== SOURCE PASSAGE ==
Californians Fleeing to Other States — and Mexico

Some call it the “California Exodus” as over 360,000 residents left the state last year for greener pastures in Texas, Arizona, Washington — and Mexico.

Real estate brokers in Southern California report the trend over the past two years, especially among younger workers, to cross the border permanently. The pandemic-inspired move to remote work allows many more to live where they choose.

California officials report back-to-back years of a shrinking population, reversing a full century of population gains. The numbers crossing the border southward are eye-opening as many are choosing Mexico.

Inflation is a huge factor, according to experts. It is no secret that California has some of the highest housing costs in the country, and the disparity between homes and real estate in Mexico is startling to many.

Max Katz of the Baja Real Estate Group noted that a beach house or condo in San Diego has an untouchable price tag in the millions. If a buyer is willing to relocate southward, that dwelling may be as low as $200,000.

Foregoing beach houses and condos, regular living on the U.S. side is astronomically expensive. Rent for a one-bedroom apartment in San Diego averages roughly $2,400 per month, and the median price to buy a home in the city is $850,000.

== STUDY QUESTIONS ==
(A) Answer these from the article on Californians leaving the state:
(i) How many residents left California last year?
(ii) Which person from the Baja Real Estate Group is named?
(iii) What is the average monthly rent for a one-bedroom apartment in San Diego?
(B) List every place the article on Californians leaving the state names as a destination for those moving out.
(C) Resume the article on Californians leaving the state after its last sentence, and carry it on for another paragraph or two.

== MATERIAL SHOWN ==
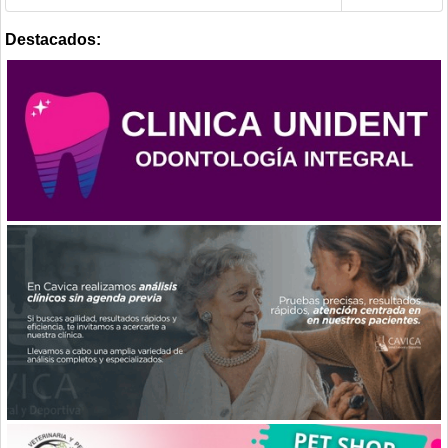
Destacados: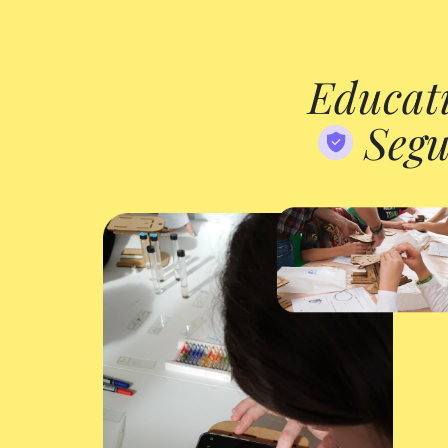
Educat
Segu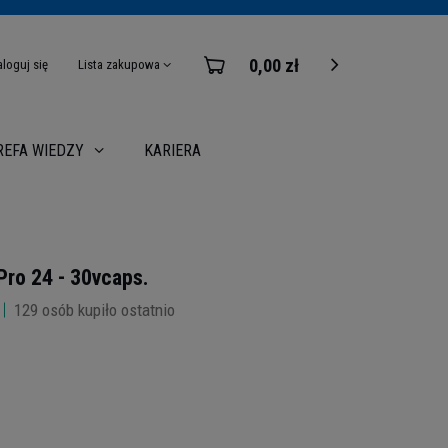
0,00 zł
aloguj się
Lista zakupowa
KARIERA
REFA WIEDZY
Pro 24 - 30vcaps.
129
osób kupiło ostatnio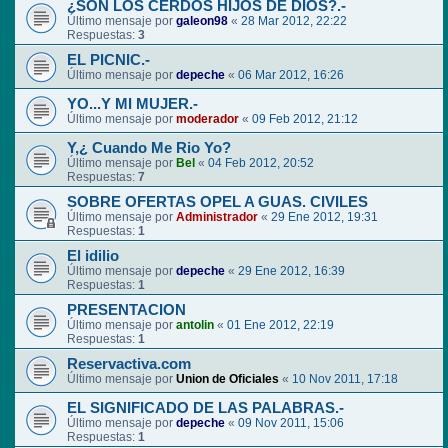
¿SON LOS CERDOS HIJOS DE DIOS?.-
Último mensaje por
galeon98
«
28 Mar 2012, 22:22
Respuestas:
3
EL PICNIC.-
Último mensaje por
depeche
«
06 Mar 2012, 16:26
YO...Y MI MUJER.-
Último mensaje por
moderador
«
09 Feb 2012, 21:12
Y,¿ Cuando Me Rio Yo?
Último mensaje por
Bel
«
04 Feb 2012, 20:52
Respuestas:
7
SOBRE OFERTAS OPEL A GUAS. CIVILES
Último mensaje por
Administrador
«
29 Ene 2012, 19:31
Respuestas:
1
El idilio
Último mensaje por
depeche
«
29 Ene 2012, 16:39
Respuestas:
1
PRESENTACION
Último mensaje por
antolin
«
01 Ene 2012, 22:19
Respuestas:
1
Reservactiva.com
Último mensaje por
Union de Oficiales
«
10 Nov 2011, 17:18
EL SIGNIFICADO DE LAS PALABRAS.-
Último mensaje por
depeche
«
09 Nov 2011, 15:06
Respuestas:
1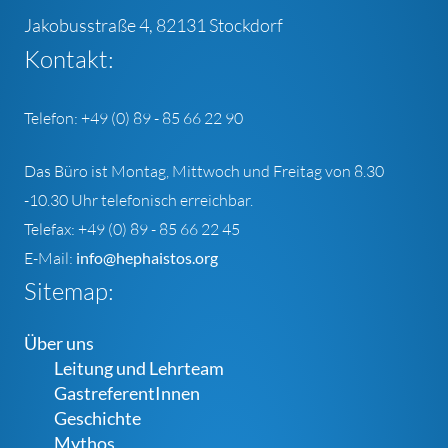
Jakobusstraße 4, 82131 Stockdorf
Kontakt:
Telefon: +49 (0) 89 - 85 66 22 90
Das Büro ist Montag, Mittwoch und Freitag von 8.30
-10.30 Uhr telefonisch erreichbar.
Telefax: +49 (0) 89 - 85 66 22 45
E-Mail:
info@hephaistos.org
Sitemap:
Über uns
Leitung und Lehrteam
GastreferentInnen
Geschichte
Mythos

== RESULTS ==
(A)
(i) Over 360,000
(ii) Max Katz
(iii) Roughly $2,400

(B) Texas, Arizona, Washington, Mexico

(C)
Mexican census numbers show approximately 1.5 to 1.8 million U.S. citizens live in the country today. Part of the migration comes from the children of Mexicans who returned, and some include retired snowbirds seeking sunshine and cheaper prices.

However, the census reports that many U.S. citizens moving to Mexico recently are younger people with families and few direct ties to the country. Experts say that, along with the obvious pull of a much lower cost of living, many are drawn by the less hectic lifestyle.

In fact, analysts say the vast majority of people still moving to California are either from other countries or the super-wealthy.

Even more than economic success, most people strive for quality of life. When hundreds of thousands are headed for the exits, that tells state leaders volumes. Whether they will listen, especially in California, is a different story.